Fidget trots up, her tongue hanging out.
“She’s hungry,” I say.
Mother’s eyes roll. “Not again. I just fed her---”
“I know, but she’s growing,” I say.
Mother rummages in the fridge, pulling out a tin of offal. “She’ll eat us out of house and home---"
Immediately, the dog’s tail wags. Like a propeller on a newly started Spitfire, I imagine.
Border collies are like that. Bundles of energy. The man from whom we bought her as a pup warned us. “She’ll need exercising,” he said, “They like something to do---”

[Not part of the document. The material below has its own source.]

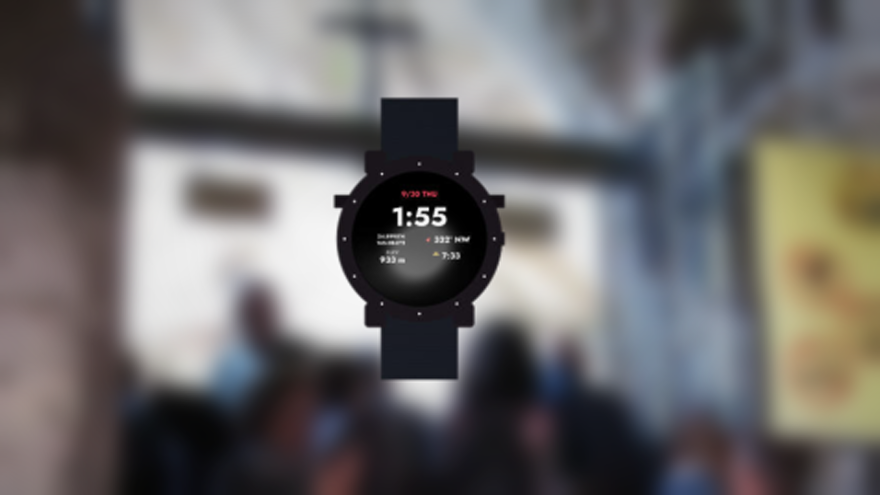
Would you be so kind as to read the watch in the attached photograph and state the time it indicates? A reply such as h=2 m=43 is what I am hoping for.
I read h=1 m=55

I’ve looked it up in a book, of course. Sheep dogs like herding sheep. Even pups. But where would we keep them? The sheep. Our garden’s the size of a pin prick, and filled with plant pots. “What about the shed,” I’d suggested at the time.

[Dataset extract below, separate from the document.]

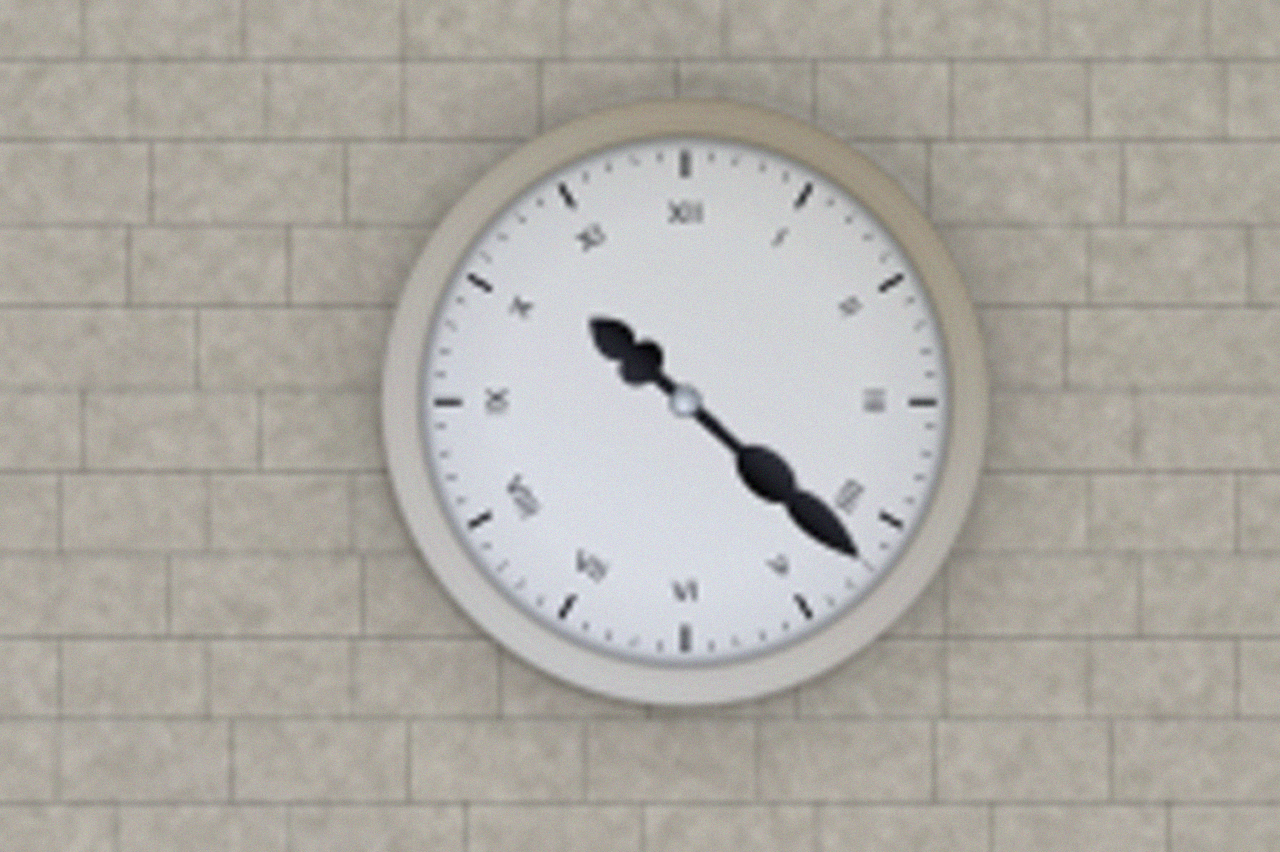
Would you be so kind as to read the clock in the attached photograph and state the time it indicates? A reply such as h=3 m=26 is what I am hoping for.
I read h=10 m=22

“Don’t be ridiculous,” Mother had replied. “There’ll be no sheep…and no dog if she doesn’t learn to behave. We’ve enough on our plate---”
The thing about a puppy is that their eyes are like magic. One glance, and you’re bewitched, whatever the state of your mood. The ‘training’ had begun in earnest, for I knew there’d be no turning back, that I’d love her till the end of time. Like lost family…or the friend I’ve never had. Sheep or no sheep, therefore, Fidget became the ‘grown-up’ she now is; for better or worse; our futures fixed in a life of doggy-ish adventure.
Fidget licks her lips; the offal having disappeared.
“What now?” I say, as if she may understand.
A twinkle jumps to her eyes. Trouble is afoot in the hidey holes of Bletchley Village.